Your reply should repeat all records verbatim and contain no images.

(Beginning of Exercise inputs)

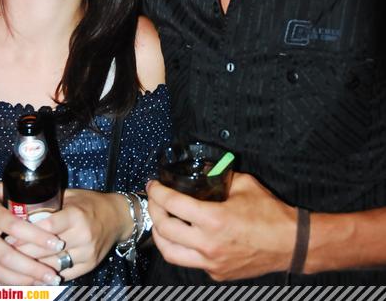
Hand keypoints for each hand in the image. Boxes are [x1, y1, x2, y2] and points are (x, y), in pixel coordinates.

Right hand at [0, 182, 63, 284]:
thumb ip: (15, 196)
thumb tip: (43, 198)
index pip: (16, 227)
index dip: (38, 237)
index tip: (58, 243)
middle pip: (8, 257)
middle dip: (33, 269)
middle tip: (54, 275)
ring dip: (22, 281)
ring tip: (44, 283)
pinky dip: (6, 284)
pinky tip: (24, 286)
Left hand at [16, 189, 132, 280]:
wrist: (118, 217)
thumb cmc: (91, 204)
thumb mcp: (72, 197)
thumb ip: (51, 203)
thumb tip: (23, 208)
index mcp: (77, 215)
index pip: (47, 227)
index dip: (26, 234)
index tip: (9, 237)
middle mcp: (83, 235)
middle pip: (46, 249)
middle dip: (23, 252)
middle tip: (5, 252)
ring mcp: (86, 252)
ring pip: (52, 264)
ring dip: (32, 266)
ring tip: (15, 265)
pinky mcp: (89, 265)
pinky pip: (64, 273)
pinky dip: (47, 274)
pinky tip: (34, 274)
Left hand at [148, 172, 296, 280]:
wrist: (290, 243)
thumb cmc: (270, 213)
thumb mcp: (244, 184)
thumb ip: (221, 176)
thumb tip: (205, 170)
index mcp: (214, 219)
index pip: (173, 205)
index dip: (158, 192)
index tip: (153, 184)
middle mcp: (208, 244)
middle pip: (164, 229)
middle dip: (153, 210)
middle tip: (154, 198)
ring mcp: (211, 263)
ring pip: (170, 252)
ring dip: (160, 235)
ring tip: (160, 220)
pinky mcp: (217, 274)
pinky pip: (190, 261)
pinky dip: (181, 247)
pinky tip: (184, 235)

(End of Exercise inputs)

• Finished exercise:
Hand keypoints for each hand in the image. Boxes are [x1, y1, x2, y2] and points are (x, y), in pixel coordinates.

Right hand at [0, 182, 63, 284]:
thumb ip: (15, 196)
thumb tip: (43, 198)
index pip: (16, 227)
index dip: (38, 237)
index tip: (58, 243)
middle pip: (8, 257)
middle dip: (33, 269)
middle tip: (54, 275)
ring dip: (22, 281)
ring tip: (44, 283)
pinky dip: (6, 284)
pinky tip: (24, 286)
Left hand at [16, 189, 132, 280]:
wrist: (118, 217)
thumb cmc: (91, 204)
thumb mcp: (72, 197)
thumb ip: (51, 203)
thumb tip: (23, 208)
index mcp: (77, 215)
index pip: (47, 227)
index dip: (26, 234)
index tip: (9, 237)
middle mcp: (83, 235)
middle pip: (46, 249)
middle dip: (23, 252)
middle tip: (5, 252)
ring mcp: (86, 252)
ring pip: (52, 264)
ring dip: (32, 266)
ring tip: (15, 265)
pinky mcp: (89, 265)
pinky pip: (64, 273)
pinky dip: (47, 274)
pinky tip: (34, 274)
Left hand at [148, 172, 296, 280]:
wrist: (290, 243)
thumb cmc: (270, 213)
thumb mcp: (244, 184)
thumb ip: (221, 176)
thumb tip: (205, 170)
index mcp: (214, 219)
index pip: (173, 205)
index dip: (158, 192)
index tip: (153, 184)
middle mcp: (208, 244)
middle pip: (164, 229)
middle dip: (153, 210)
middle tip: (154, 198)
ring mcp: (211, 263)
ring pip: (170, 252)
ring dip: (160, 235)
ring tip: (160, 220)
pinky mcp: (217, 274)
pinky pip: (190, 261)
pinky dip: (181, 247)
pinky tip: (184, 235)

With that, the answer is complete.